(some of the chicks in a small box for playtime with Little R)
The chicks have been here for almost three weeks. Seems like longer, though not in a bad way! It is interesting to watch them grow and change, and to begin to feel a little more comfortable with chick care. They are not very tame – perhaps I haven’t spent enough time holding them, but I also didn’t want to stress them, so I’ll just let things take their course.
The older chick is, I’m pretty certain, a rooster. I am calling him Ernest. He seems very gentle, if a little daft. Looks a little confused, or stunned, or just very earnest. The others still look to him as a mother hen, trying to hide under him, which doesn’t seem to bother him.
Ernest, trying to hide.
Another Barred Rock rooster (?), as yet un-named. The rooster count is growing…
We have a tiny chick that doesn’t seem to be growing (see bottom left of first photo), though otherwise seems energetic and healthy. It does tend to get run over if there is excitement but this doesn’t seem to be causing him/her any harm, and there have been times when this little one has been the first to grab a treat. Not sure what to expect of this tiny fellow. It’s impossible not to be rooting for him/her, although I have a sneaking suspicion that it may be a rooster, or indeed may fail to thrive in the end, so I’m trying not to get overly attached.
Tiny chick and Black Australorp?
We are also pretty sure that one of our Plymouth Barred Rocks is actually a Black Australorp. It’s legs are darker, and feathers are coming in completely black, unlike the others, and just looks different. A bit of online research has me pretty convinced. No matter. Hope it’s a hen!
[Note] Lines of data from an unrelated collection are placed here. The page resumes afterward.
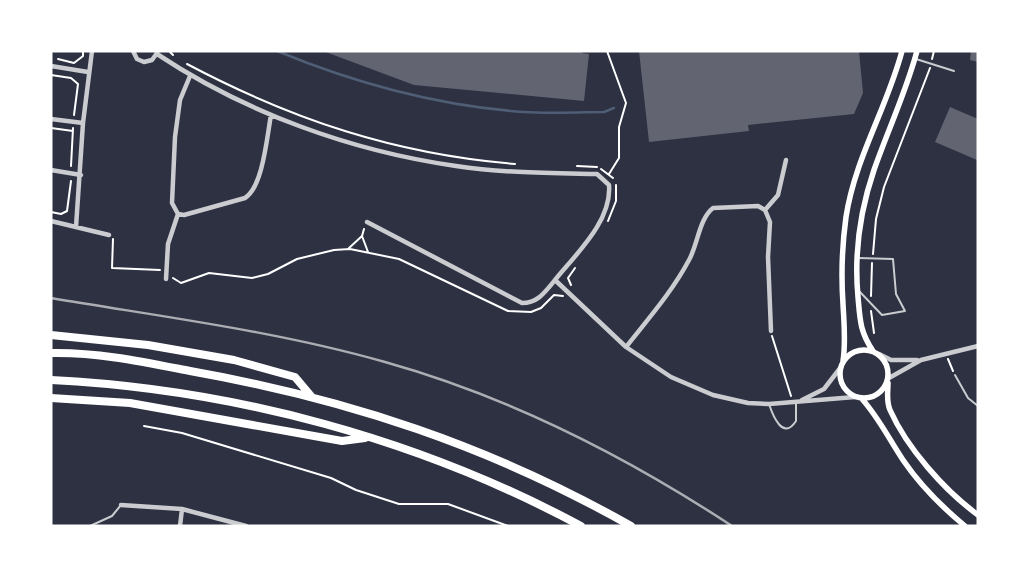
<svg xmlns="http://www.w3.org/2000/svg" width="1029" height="577" viewBox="0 0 1029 577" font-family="'Fira Sans Condensed',sans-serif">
	<rect width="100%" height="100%" fill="#2d3142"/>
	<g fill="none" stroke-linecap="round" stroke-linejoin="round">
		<path stroke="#4f5d75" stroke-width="2.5" d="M277,51C357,84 438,106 524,112C550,114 578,112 604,112L614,108"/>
	</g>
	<path fill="#626471" d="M323,51H582V53L589,54L584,101L414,85Z
		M639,51H859L863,93L854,114L748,125L749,131L649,142Z
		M971,51H978V62L970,60Z
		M950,107L978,119L977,160L935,142Z"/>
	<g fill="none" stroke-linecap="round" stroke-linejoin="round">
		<path stroke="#fff" stroke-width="2" d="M169,51L173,55
			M607,51L626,103L619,127V158L609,174
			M58,59L74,63L83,56V51
			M932,59L934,51
			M187,64C293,120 395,154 515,164
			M51,75L71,78L78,84L74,115
			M51,128L73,131
			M71,166L73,128
			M577,166L597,167
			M601,169L613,178
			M51,212L61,214L67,211L71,181
			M608,221L616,201V185
			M364,229L362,236L368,252
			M113,239L112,268L160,270
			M348,249L362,236
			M873,254L876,219L884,187L930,68
			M173,278L181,283L209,273L252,278L268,274L297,259L334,250L350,249L399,259L508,311L531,312L541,308L554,295L563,296
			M571,285L568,278L575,268
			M871,296L872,263
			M871,311L874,333
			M772,336L791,396
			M948,359L953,371
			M144,426L182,433L331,478L356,490L399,504H448L508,526"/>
		<path stroke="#caccd0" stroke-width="2" d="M916,59L954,71
			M859,291L882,315L905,311L896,294L893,259L859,258
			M955,375L968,398L978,406
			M769,404C773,416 783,441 796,421V404
			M90,526L112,516L121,505"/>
		<path stroke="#caccd0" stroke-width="4.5" d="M133,51L137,59L144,62L152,60L157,53
			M157,54C246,113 351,151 456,166C503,173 550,173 597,174L609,185C612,221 576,254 555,280L626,347L671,377L713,395L748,403L769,404L855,397
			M51,66L88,72
			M190,76L180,100L175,137L172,203L178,214L184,215L245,198C263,187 267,136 271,115
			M51,119L83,123
			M51,170L81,175
			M765,210L778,195L786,160
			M51,221L109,235
			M367,222L522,303C538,303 545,292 555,280
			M76,227L83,123L92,51
			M166,279L168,244L178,214
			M626,347C648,319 672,292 689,260C698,244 699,219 713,208L758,206L765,210L770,222L768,257L771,331
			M879,354L891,360H917
			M889,378L921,360L978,346
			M802,400L824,389L841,367
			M121,505L182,509L246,526
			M180,526L182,509"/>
		<path stroke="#fff" stroke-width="5.5" d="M840 374a24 24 0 1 1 48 0a24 24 0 1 1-48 0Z
			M873,351C860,332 860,320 858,297C854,254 860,211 874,170C888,130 906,92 917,51
			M843,361C846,342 844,324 843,304C841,275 842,246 846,217C855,158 887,108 902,51
			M888,383C888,392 886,401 890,410C907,448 944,490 978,515
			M862,399C879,418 889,439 903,460C920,485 942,507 965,526"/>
		<path stroke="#fff" stroke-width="8" d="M51,335L148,345L234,360L295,377L311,396
			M51,353C98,352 144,362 190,371C348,399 490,446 631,526
			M51,380C234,389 419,439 581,526
			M51,398L130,403L342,441L365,438"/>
		<path stroke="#abadb3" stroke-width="2.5" d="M51,298C163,317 276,331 385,362C510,397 624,455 732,526"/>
	</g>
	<rect width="1029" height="577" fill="none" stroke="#ffffff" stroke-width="105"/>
</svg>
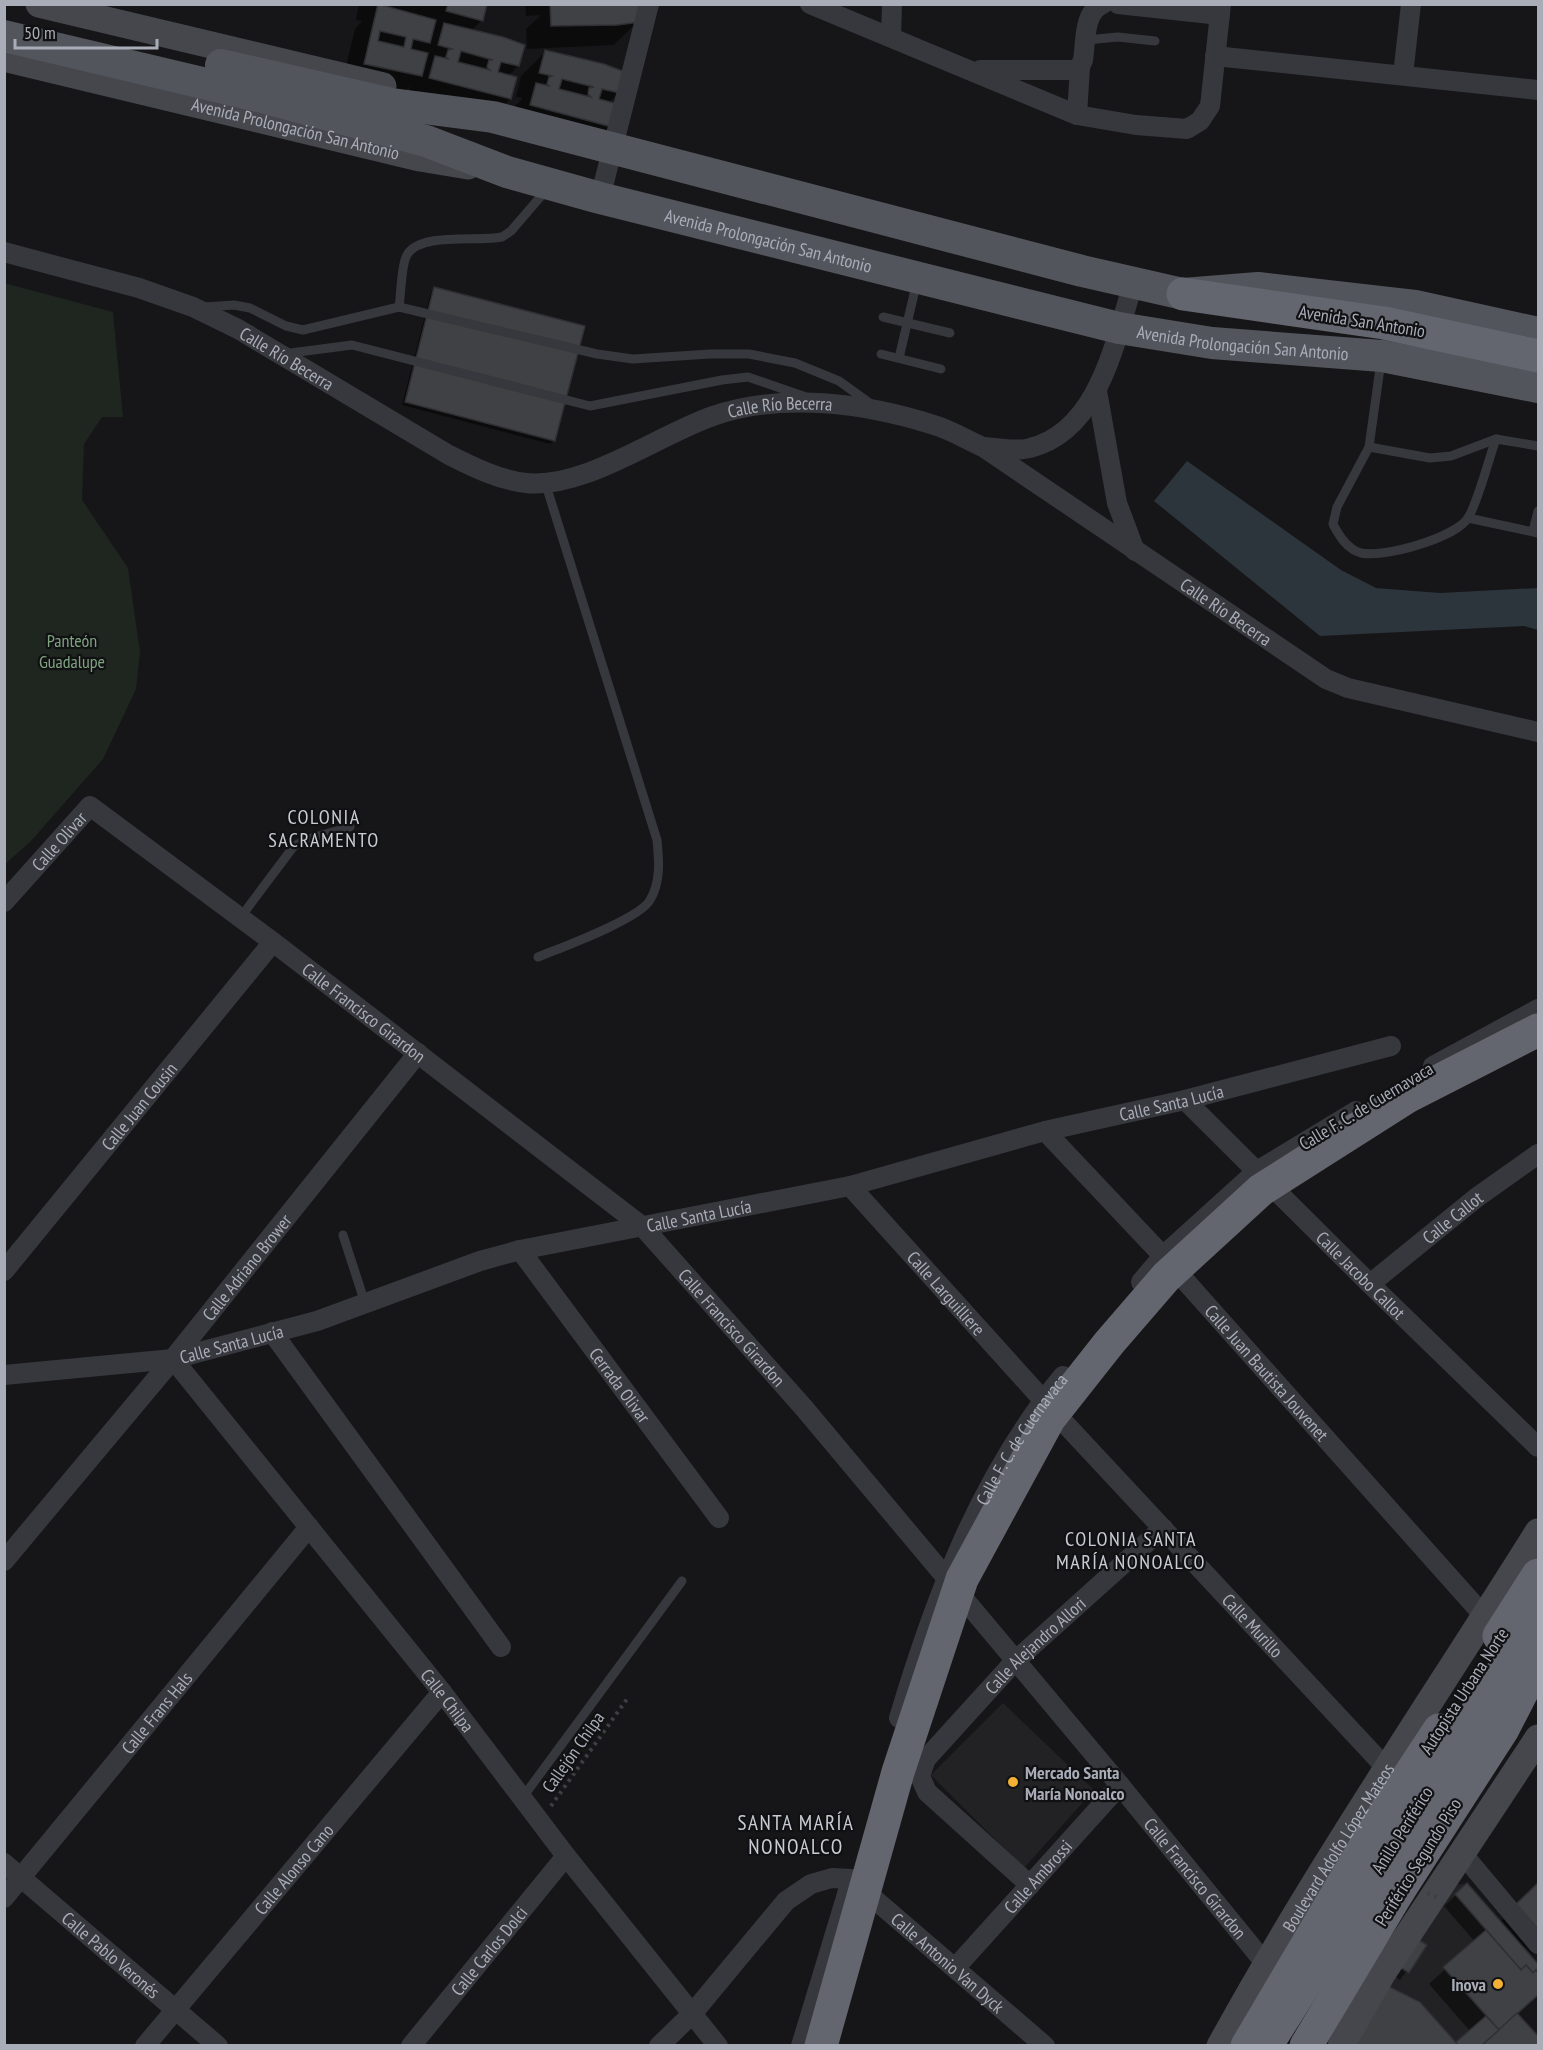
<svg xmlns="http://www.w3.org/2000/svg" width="1543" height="2050" font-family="'PT Sans Narrow',sans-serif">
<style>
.built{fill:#222225}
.green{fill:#1e261f}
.water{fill:#2c353c}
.shadow{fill:#0007}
.building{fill:#404145;stroke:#303034;stroke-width:1.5;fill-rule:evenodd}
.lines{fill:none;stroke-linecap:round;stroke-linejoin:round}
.path{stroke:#3d3f44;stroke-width:4;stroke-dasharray:3 4.5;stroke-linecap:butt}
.lane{stroke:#37383d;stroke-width:9}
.street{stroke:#37383d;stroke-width:20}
.secondary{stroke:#45474d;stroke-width:27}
.primary{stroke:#53555c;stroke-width:32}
.highway{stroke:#63666e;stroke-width:33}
.path-bridge{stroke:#3d3f44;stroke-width:4;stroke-dasharray:3 4.5;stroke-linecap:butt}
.highway-bridge{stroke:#63666e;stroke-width:33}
.poi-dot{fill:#f2b134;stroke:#111113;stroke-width:2}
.labels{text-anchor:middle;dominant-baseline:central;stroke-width:4.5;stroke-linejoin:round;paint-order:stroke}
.street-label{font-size:18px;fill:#a8adb8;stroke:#111113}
.park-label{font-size:18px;fill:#7fa381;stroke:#111113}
.poi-label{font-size:18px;font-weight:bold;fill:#a8adb8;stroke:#111113;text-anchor:start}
.neighbourhood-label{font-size:20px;letter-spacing:1.5px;fill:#c9ccd4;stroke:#111113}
.quarter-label{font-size:21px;letter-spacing:1.5px;fill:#c9ccd4;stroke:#111113}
</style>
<rect width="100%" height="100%" fill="#161618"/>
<g class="built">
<polygon points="1003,1703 1094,1790 1024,1868 931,1775"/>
<polygon points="1467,1883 1538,1964 1538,1995 1481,2045 1458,2045 1420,2002 1386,1985 1451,1886"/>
</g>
<polygon class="green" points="4,283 113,312 123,417 102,417 84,444 82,500 128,568 140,652 136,689 103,759 30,842 5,864"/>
<polygon class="water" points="1187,461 1341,570 1376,588 1440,593 1538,588 1538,630 1524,626 1320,636 1154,501"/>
<g class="shadow">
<polygon points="359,4 486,4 482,20 471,31 518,66 508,76 510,99 486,123 406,101 410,86 397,100 341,87 355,29 362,21 356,20"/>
<polygon points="525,4 637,4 638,21 614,45 527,49 526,29 541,15 526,16"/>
<polygon points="545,52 619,93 608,103 611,126 587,150 512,109 523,98 516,97 521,76"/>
<polygon points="435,288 554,440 550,444 402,405 431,292"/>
<polygon points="1538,1885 1538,1948 1532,1954 1524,1946 1522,1948 1538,1967 1538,1995 1516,2014 1538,2038 1538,2046 1346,2046 1456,2044 1470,2031 1429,1984 1475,1942 1444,1906 1456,1895 1500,1922"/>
<polygon points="1425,1946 1400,1980 1392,1974"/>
</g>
<g class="building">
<path d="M378,4L436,20L430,43L413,39L411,49L428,53L422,76L364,64ZM380,31L406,37L404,47L378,41Z"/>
<polygon points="448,4 487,4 483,21 446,11"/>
<polygon points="550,4 639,4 640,22 617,25 551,26"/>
<path d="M444,23L503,37L525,45L519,66L501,62L498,72L517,77L511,99L429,78L435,56L449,59L446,57L448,50L452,49L438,45ZM461,51L493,60H489L487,67L490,70L458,62Z"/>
<path d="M545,50L604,64L625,72L620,93L602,89L599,99L618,104L612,127L530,105L536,83L550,86L547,84L549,77L552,76L539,73ZM562,79L594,87L589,88L588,94L591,97L559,89Z"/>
<polygon points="434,287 585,326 555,441 405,402"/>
<polygon points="1467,1883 1538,1964 1538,1973 1536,1970 1533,1973 1526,1965 1521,1970 1455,1894"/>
<polygon points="1538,1883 1538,1929 1516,1904"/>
<polygon points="1486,1930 1521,1970 1526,1965 1533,1973 1536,1970 1538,1973 1538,1995 1499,2030 1443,1967"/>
<polygon points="1416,1938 1427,1945 1409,1973 1398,1966"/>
<polygon points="1386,1985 1420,2002 1459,2046 1351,2046"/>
<polygon points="1517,2013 1538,2036 1538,2046 1481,2046"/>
<polygon points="1486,2016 1499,2030 1481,2046 1458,2046 1456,2042"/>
</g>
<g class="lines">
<polyline class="path" points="551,1806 627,1699"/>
<g class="lane">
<polyline points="1086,40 1118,37 1155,41"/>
<path d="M203,307L234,305L250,308L286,326L303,330L399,307C401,295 401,265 407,255C420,232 477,242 502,237L511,231L548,188"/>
<polyline points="399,307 597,354 633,359 710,354 749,354 795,363 839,381 871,404"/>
<polyline points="883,317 950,333"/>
<polyline points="283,354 352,345 590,406 722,380 748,377 806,397"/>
<polyline points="881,354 941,369"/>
<polyline points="899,358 917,281"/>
<path d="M1381,361L1369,447L1337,507L1333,524C1339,536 1347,549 1361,553C1384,558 1455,538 1468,518C1478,502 1489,458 1496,439"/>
<polyline points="1369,447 1430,458 1451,456 1496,439 1538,446"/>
<polyline points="1468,518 1538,533"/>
<polyline points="1533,531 1538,511"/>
<polyline points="240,918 294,846 308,839 350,827"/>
<path d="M538,957C560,948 640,919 650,900C661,882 659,860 657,840L545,482"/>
<polyline points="343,1235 365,1303"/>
<polyline points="523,1797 682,1581"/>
</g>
<g class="street">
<polyline points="810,4 1077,115 1136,125 1187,129 1200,121 1210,106 1221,4"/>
<polyline points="1118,4 1220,15"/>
<polyline points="891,37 892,4"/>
<polyline points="1215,56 1538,90"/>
<path d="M980,70H1074L1080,67L1083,60C1086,42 1083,12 1103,4"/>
<polyline points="1403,75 1411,4"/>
<polyline points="1077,115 1080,67"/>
<polyline points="600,198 649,4"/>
<path id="s1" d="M4,252L139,288L193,307L238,329L449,455C473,467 499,480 526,483C585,489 658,435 713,416C783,392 865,403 934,425C951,430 967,440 983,447L1326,679L1348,688L1538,732"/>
<polyline points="1097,391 1117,503 1135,551"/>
<path d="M984,447C999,448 1016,452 1030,448C1099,431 1115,341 1133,284"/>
<path id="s2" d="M4,902L90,806L273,942L643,1227L804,1408L1114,1778L1265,1963"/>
<polyline points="1433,1066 1538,1009"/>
<path id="s3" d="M1185,1100L1370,1284L1538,1447"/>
<path id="s4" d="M1045,1131L1163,1256L1485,1617"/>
<path id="s5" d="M850,1186L1043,1400L1388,1770"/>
<path id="s6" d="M520,1250L719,1518"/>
<path id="s7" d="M4,1271L273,942"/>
<polyline points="1141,1282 1163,1256 1257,1171 1356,1111"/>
<path id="s8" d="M1370,1284L1476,1198L1538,1154"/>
<polyline points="272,1332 501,1647"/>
<path id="s9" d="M173,1359L442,1692L566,1856L718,2046"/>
<path id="s10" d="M4,1375L173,1359L317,1321L480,1261L520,1250L850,1186L1045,1131L1185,1100L1391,1046"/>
<path id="s11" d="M4,1561L173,1359L418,1053"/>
<path id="s12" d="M899,1718C935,1597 981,1475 1063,1376"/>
<polyline points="1461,1852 1538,1944"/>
<path id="s13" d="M4,1863L218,2046"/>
<path id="s14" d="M1030,1885L927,1792L920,1776L926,1759L1015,1661L1163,1528"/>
<path id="s15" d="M4,1898L309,1527"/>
<path id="s16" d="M956,1967L1120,1785"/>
<path id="s17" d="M145,2046L442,1692"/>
<path id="s18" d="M411,2046L566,1856"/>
<path id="s19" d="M659,2046L692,2014L786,1901L811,1884L832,1878L851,1879L1045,2046"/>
<polyline points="801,2046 851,1881"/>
</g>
<g class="secondary">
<polyline points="39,4 383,86"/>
<path id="s20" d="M4,58L420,158L468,166"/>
<path id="s21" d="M1220,2046C1317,1869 1431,1703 1538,1532"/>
<polyline points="1341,2046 1382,1974 1538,1738"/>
</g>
<g class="primary">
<path id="s22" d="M4,36L266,98L426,141L507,172L600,198L1119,328L1212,343L1382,356L1538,387"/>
<polyline points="221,65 392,104 493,117 1082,271 1183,294 1258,288 1415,306 1538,333"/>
</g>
<g class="highway">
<polyline points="1183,294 1384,323 1538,356"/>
<polyline points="1499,1636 1538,1575"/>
<polyline points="1389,1806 1439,1730"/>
<polyline points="1266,2046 1538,1615"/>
<polyline points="1306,2046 1398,1892"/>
</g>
<polyline class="path-bridge" points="1427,1893 1437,1897"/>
<g class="highway-bridge">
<polyline points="1398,1892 1503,1729 1538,1661"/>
<polyline points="821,2046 898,1772 962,1579 1049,1419 1109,1343 1166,1277 1261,1190 1407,1097 1538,1030"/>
<polyline points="1247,2046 1389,1806"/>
</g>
</g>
<g class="poi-dot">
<circle cx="1013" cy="1782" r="6"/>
<circle cx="1498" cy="1984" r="6"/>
</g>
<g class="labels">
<g class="street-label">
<text stroke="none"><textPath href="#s20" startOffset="300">Avenida Prolongación San Antonio</textPath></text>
<text stroke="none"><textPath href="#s22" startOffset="792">Avenida Prolongación San Antonio</textPath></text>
<text transform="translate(1362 321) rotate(9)">Avenida San Antonio</text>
<text stroke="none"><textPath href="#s22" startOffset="1278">Avenida Prolongación San Antonio</textPath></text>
<text stroke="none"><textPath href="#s1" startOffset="304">Calle Río Becerra</textPath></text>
<text stroke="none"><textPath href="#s1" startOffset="844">Calle Río Becerra</textPath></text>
<text stroke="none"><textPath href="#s1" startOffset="1348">Calle Río Becerra</textPath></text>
<text stroke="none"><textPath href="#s2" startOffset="82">Calle Olivar</textPath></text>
<text stroke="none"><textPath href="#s2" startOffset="472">Calle Francisco Girardon</textPath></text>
<text stroke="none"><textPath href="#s10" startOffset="1202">Calle Santa Lucía</textPath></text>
<text transform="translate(1366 1106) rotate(-31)">Calle F. C. de Cuernavaca</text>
<text stroke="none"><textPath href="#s7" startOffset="213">Calle Juan Cousin</textPath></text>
<text stroke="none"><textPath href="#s10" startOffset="716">Calle Santa Lucía</textPath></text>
<text stroke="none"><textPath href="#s8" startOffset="106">Calle Callot</textPath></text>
<text stroke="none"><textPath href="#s11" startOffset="381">Calle Adriano Brower</textPath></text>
<text stroke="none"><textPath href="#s3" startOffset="248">Calle Jacobo Callot</textPath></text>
<text stroke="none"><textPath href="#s5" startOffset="144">Calle Larguilliere</textPath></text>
<text stroke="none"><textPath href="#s2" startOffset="958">Calle Francisco Girardon</textPath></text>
<text stroke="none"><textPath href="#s10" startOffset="230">Calle Santa Lucía</textPath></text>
<text stroke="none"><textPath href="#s4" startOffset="328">Calle Juan Bautista Jouvenet</textPath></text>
<text stroke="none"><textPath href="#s6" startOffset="168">Cerrada Olivar</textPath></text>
<text stroke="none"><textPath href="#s12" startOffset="306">Calle F. C. de Cuernavaca</textPath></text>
<text stroke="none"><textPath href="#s5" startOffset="596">Calle Murillo</textPath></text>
<text stroke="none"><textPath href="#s14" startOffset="332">Calle Alejandro Allori</textPath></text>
<text transform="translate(1464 1691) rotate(-57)">Autopista Urbana Norte</text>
<text stroke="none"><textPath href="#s9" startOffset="438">Calle Chilpa</textPath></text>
<text stroke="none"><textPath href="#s15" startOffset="240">Calle Frans Hals</textPath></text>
<text transform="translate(573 1752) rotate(-55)">Callejón Chilpa</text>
<text transform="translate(1402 1830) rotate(-58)">Anillo Periférico</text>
<text stroke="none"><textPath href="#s21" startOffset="231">Boulevard Adolfo López Mateos</textPath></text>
<text transform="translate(1418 1862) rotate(-58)">Periférico Segundo Piso</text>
<text stroke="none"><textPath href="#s17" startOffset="231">Calle Alonso Cano</textPath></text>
<text stroke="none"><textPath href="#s16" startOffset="122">Calle Ambrossi</textPath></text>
<text stroke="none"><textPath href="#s2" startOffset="1678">Calle Francisco Girardon</textPath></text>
<text stroke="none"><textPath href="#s18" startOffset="123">Calle Carlos Dolci</textPath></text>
<text stroke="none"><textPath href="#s13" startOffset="141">Calle Pablo Veronés</textPath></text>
<text stroke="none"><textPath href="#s19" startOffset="392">Calle Antonio Van Dyck</textPath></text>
</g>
<g class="park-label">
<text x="72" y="640">Panteón<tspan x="72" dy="21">Guadalupe</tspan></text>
</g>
<g class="poi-label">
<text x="1025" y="1772">Mercado Santa<tspan x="1025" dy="21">María Nonoalco</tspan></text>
<text x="1486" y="1984" text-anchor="end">Inova</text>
</g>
<g class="neighbourhood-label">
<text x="324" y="817">COLONIA<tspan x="324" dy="23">SACRAMENTO</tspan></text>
<text x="1131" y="1539">COLONIA SANTA<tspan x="1131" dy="23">MARÍA NONOALCO</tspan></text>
</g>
<g class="quarter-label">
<text x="796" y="1822">SANTA MARÍA<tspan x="796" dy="24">NONOALCO</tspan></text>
</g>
</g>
<rect width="1543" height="2050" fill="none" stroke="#a8adb8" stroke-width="12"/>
<path d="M15 39v9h142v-9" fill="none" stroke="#a8adb8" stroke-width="3"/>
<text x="24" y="39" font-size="18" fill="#a8adb8" stroke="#111113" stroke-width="4.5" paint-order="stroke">50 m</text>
</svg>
The chicks have been outside a few times. We don’t have a perfect arrangement for this, but if I take them out in shifts and plan to keep a very close watch it’s OK. They love it.
In the box inside I’ve been enjoying trying them on different foods and watching the excitement. Wild strawberries, herbs, bugs, yogurt, cooked egg, a spoonful of leftover porridge…. And today, for a sweet-smelling box, I strew some lavender springs about in their freshly changed wood chips.